Он обреченно кивнул.
А возле дома он вдруг поцеловал ее в губы. Оксана понимала, что именно для этого он и наклоняется, но не отстранилась, желая еще раз удостовериться, что его поцелуи теперь ничего для нее не значат. Она удостоверилась, а после этого встретилась взглядом с Алексеем…
С помощью SMS, посланного на мобильный телефон Оксаны Юрьевны Деминой, товаровед Алексей Дмитриевич Пылаев просил уволить его из комиссионного магазина «Новый взгляд». Магазин много потерял с уходом Пылаева, но по сравнению с потерей личного свойства отсутствие Алексея на рабочем месте Оксана уже не восприняла как трагедию. «Новый взгляд» был уже довольно известной в городе фирмой, и другого товароведа оказалось не так уж трудно найти. Ею стала маленькая хрупкая женщина лет пятидесяти, которая разбиралась в деле не хуже Пылаева. Конечно, она не задерживалась на работе, как Алексей, допоздна, но, как и он, освободила Оксану от многих дел.

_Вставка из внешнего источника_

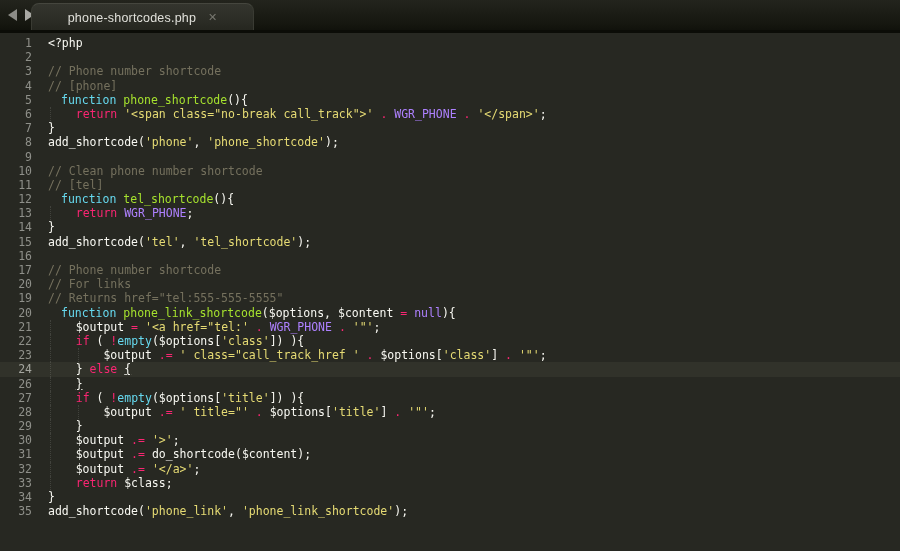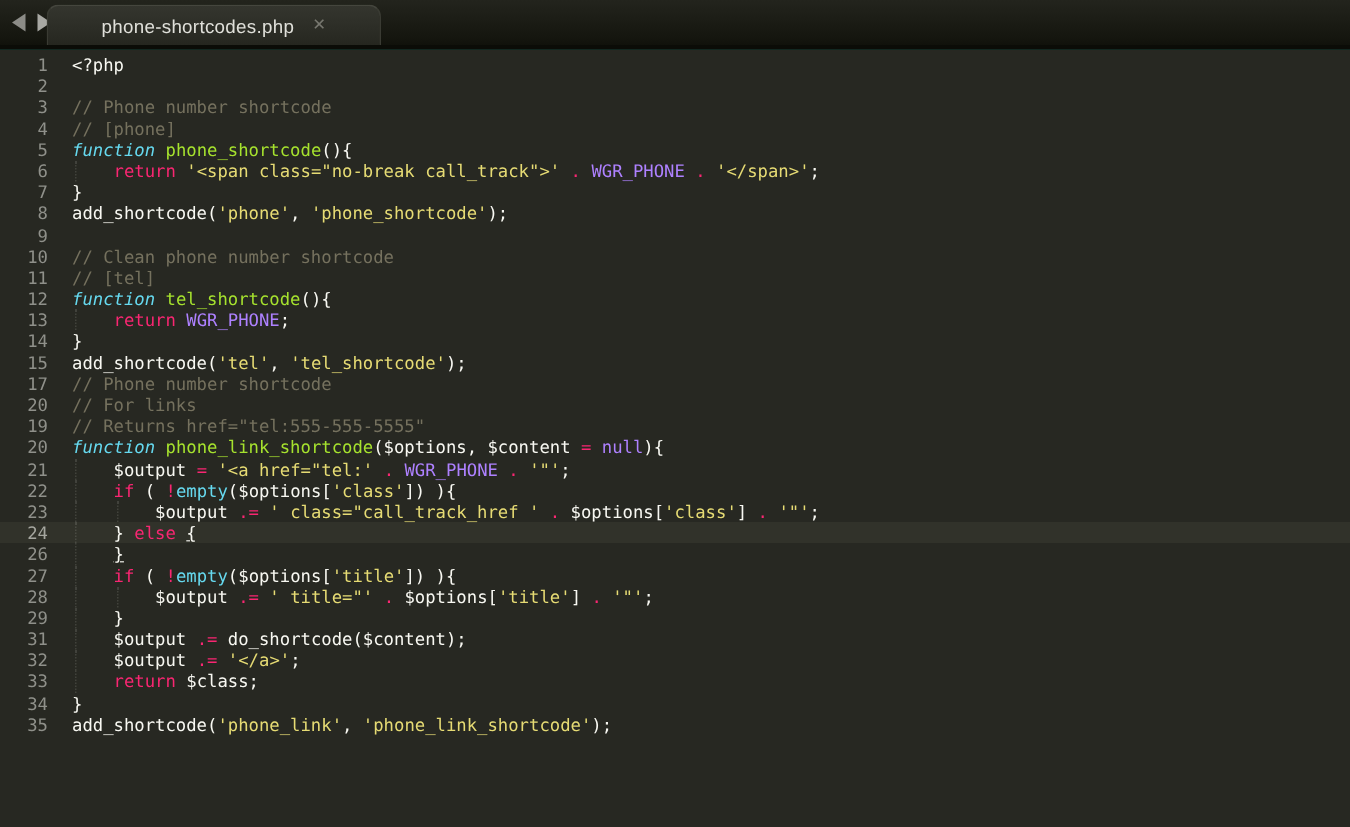"function" .t-t { font-style: italic -> none; margin-left: none -> 13px }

Домой хозяйка комиссионки опять перестала спешить, что пошло только на пользу магазину. Оксана выкупила у муниципалитета соседнее помещение грязной кафешки, где ошивались сомнительного вида личности, отремонтировала его и собиралась использовать для торговли светильниками, гобеленами, циновками и паласами, от которых тоже довольно часто избавлялись состоятельные люди. Она уже кое-что выкупила у той же госпожи Раковой и собиралась поехать еще по одному адресу, который дала ей Анна Николаевна, когда вдруг случайно столкнулась на улице с подругой по медучилищу Людой Водовозовой. С тех пор как они виделись последний раз, Люда очень похорошела. Совершенно непривлекательная в юности, сейчас она выглядела очень приятной дамой, в общем-то, по-прежнему некрасивой, но какой-то лучистой и обаятельной. Она была счастлива своей семьей, детьми, и это личное счастье облагородило ее облик.
Поскольку личной жизнью Оксана похвалиться не могла, она принялась хвастаться магазином. Они встретились с подругой недалеко от него, и Оксана не могла не затащить в него Люду.

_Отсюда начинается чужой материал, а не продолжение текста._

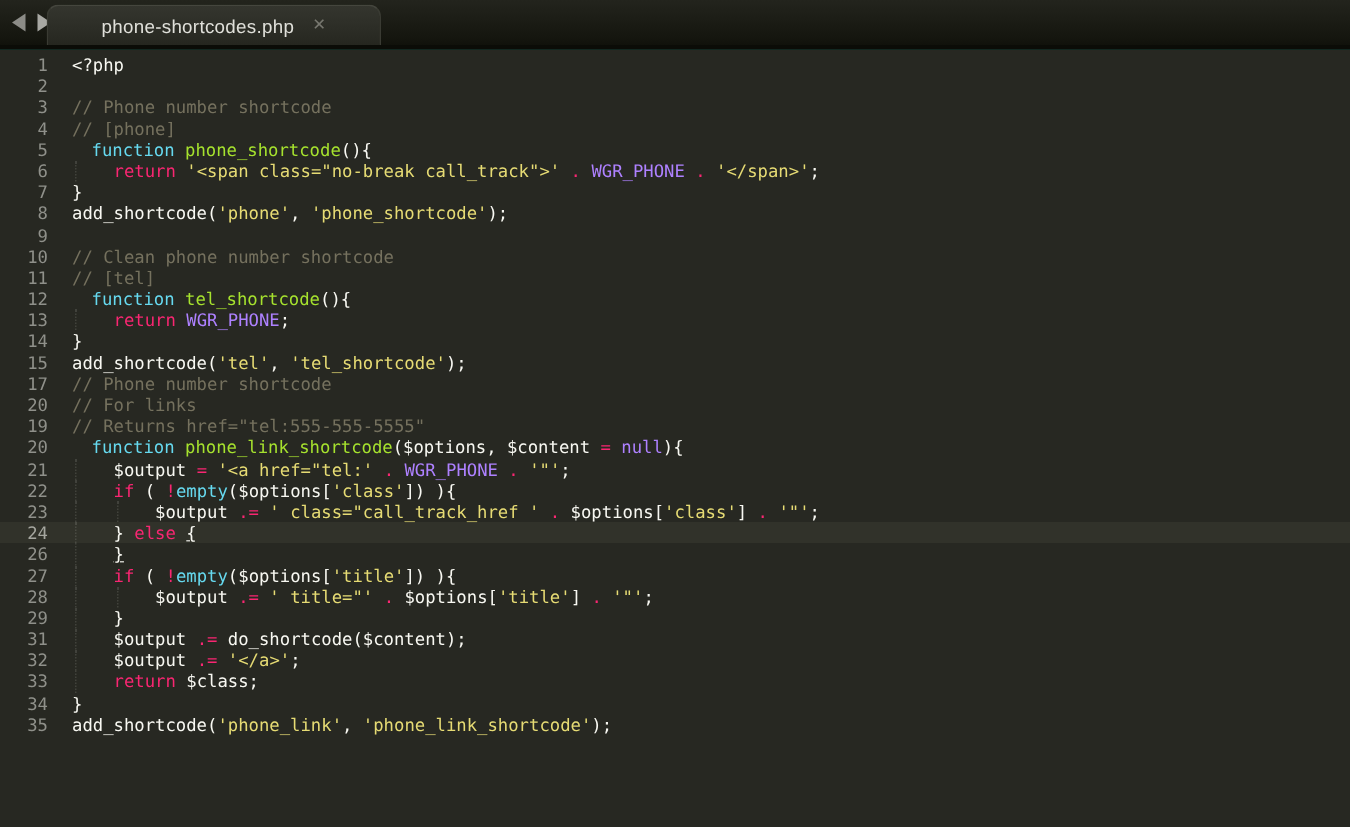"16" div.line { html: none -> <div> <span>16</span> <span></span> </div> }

– Ну, ты, Оксанка, даешь! Класс! – восхитилась Люда. – Я даже не представляла себе, что бывают такие комиссионки! Если бы я ненароком завернула в твой магазин, ни за что не догадалась бы, что на его прилавках не новые вещи! И такие цены! А ты случаем не в убыток себе торгуешь?!
– Нет, конечно! Всякая торговля закончилась бы, если бы в убыток.
– И что? У тебя свой дом? Машина?
– Ничего у меня такого нет, Люда… Живу все там же. Езжу на метро. Все свои прибыли я вкладываю в магазин.
– Но так же нельзя! Много работать надо, чтобы хорошо жить, а жить ради работы – это, мне кажется, противоестественно для женской натуры.